__Document source__
+===+
La loi El Khomri déchaîne

La loi El Khomri déchaîne les passions : à tort ou à raison ?

  • le 26 juillet 2016

A en croire certaines organisations syndicales (principalement la CGT et FO), cette loi entraînerait une régression sociale sans précédent. Il n’en est rien. En l’état, la Loi Travail ne fait que confirmer l’évolution actuelle du droit du travail issue des dernières réformes et de la jurisprudence.

Le projet de loi visant à instituer de nouvelles libertés et de nouvelles protections pour les entreprises et les actifs(ves) est considéré comme adopté par l’Assemblée Nationale en application de l’article 49.3 de la Constitution.

Un retour sur les trois points clés de la Loi Travail le démontre.

Primauté de l’accord d’entreprise sur l’accord de branche

La Loi Travail réorganise les dispositions relatives à la durée du travail autour du tryptique suivant :

• Ordre public auquel il ne peut être dérogé ;
• Champ de la négociation collective sachant que dans la plupart des cas l’accord d’entreprise prime sur l’accord de branche ;
• Dispositions supplétives applicables à défaut d’accord.
Cette nouvelle architecture tend à permettre la conclusion d’accords d’entreprise dérogeant de façon moins favorable aux accords de branche en matière de durée de travail. Ainsi, dans une branche où le taux de majoration des heures supplémentaires est fixé à 25 %, un accord d’entreprise pourra fixer un taux moindre sans toutefois être inférieur à 10%. Or, sur ce point sensible des heures supplémentaires, une telle dérogation est déjà possible en application de l’article L. 3121-22 actuel du Code du travail !

Les syndicats dénoncent un renversement de la hiérarchie des normes et la suppression du principe de faveur selon lequel l’accord d’entreprise ne peut être moins favorable que l’accord de branche, ce que traduit la formule « par accord d’entreprise, à défaut par accord de branche ». Cette formule n’est pourtant pas nouvelle : depuis la loi du 20 août 2008, l’accord d’entreprise prime déjà sur l’accord de branche pour le contingent d’heures supplémentaires, le repos compensateur de remplacement, les forfaits jours, le compte épargne temps.

Certains pensent que la primauté de l’accord d’entreprise va permettre un droit du travail à la carte. Or les accords d’entreprise restent encadrés par les dispositions légales et les accords de branche dans de nombreux cas. Un accord d’entreprise ne peut déroger au seuil légal de 10% pour la majoration des heures supplémentaires ou encore à la durée légale hebdomadaire de travail de 35 heures. De même, un accord d’entreprise ne peut déroger de façon moins favorable à un accord de branche sur la durée minimale du temps partiel ou prévoir une modulation du temps de travail au-delà de 12 mois sans aval de la branche.

Enfin, le simple recours à la notion d’accord d’entreprise, qui suppose une négociation donc des contreparties, ne saurait constituer le boulevard de la remise en cause des acquis sociaux que l’on prête à ce texte.

Conditions de validité des accords d’entreprise

La Loi Travail consacre le principe majoritaire subordonnant la validité de l’accord à sa signature par des organisations syndicales représentatives ayant obtenu au moins 50 % des suffrages exprimés. Si des organisations syndicales signataires représentent 30 % des suffrages, l’accord pourra être validé par référendum d’entreprise à la majorité.
+===+
__Données fournies__
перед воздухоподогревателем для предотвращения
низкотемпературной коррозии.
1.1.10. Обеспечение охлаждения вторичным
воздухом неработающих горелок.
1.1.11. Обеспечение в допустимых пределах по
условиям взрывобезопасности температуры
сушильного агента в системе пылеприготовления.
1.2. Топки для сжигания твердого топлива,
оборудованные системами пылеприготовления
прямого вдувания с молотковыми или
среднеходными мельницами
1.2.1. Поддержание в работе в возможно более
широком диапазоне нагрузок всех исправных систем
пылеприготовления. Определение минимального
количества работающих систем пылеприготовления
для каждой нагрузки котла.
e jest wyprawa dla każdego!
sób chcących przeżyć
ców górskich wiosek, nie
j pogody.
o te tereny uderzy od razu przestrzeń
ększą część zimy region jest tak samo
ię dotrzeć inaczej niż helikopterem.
+===+
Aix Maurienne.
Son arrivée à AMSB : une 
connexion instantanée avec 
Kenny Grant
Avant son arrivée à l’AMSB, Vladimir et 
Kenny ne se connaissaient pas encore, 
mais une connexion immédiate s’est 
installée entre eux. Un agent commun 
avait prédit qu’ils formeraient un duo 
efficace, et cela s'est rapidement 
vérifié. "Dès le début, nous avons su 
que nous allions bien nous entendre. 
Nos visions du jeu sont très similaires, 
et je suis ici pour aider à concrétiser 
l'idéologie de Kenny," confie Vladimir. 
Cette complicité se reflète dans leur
+===+
__Consignes de travail__
(1) Recopiez tel quel le passage de l'article sur la loi Travail qui s'ouvre sur les mots contenant « Cette nouvelle architecture » et se ferme sur « Code du travail ! ».
(2) Dans l'article sur la loi Travail, transformez en liste courte le paragraphe qui commence par « Certains pensent que la primauté », en gardant ses faits principaux.

__Réponses par point__
(1)
Cette nouvelle architecture tend à permettre la conclusion d’accords d’entreprise dérogeant de façon moins favorable aux accords de branche en matière de durée de travail. Ainsi, dans une branche où le taux de majoration des heures supplémentaires est fixé à 25 %, un accord d’entreprise pourra fixer un taux moindre sans toutefois être inférieur à 10%. Or, sur ce point sensible des heures supplémentaires, une telle dérogation est déjà possible en application de l’article L. 3121-22 actuel du Code du travail !

(2)
- Certains craignent que la primauté de l'accord d'entreprise mène à un droit du travail à la carte.
- Pourtant, les accords d'entreprise restent souvent encadrés par la loi et par les accords de branche.
- Un accord d'entreprise ne peut pas passer sous le seuil légal de 10 % pour la majoration des heures supplémentaires.
- Il ne peut pas non plus déroger à la durée légale de 35 heures par semaine.
- Il ne peut pas être moins favorable que l'accord de branche sur la durée minimale du temps partiel.
- Il ne peut pas prévoir une modulation du temps de travail au-delà de 12 mois sans l'aval de la branche.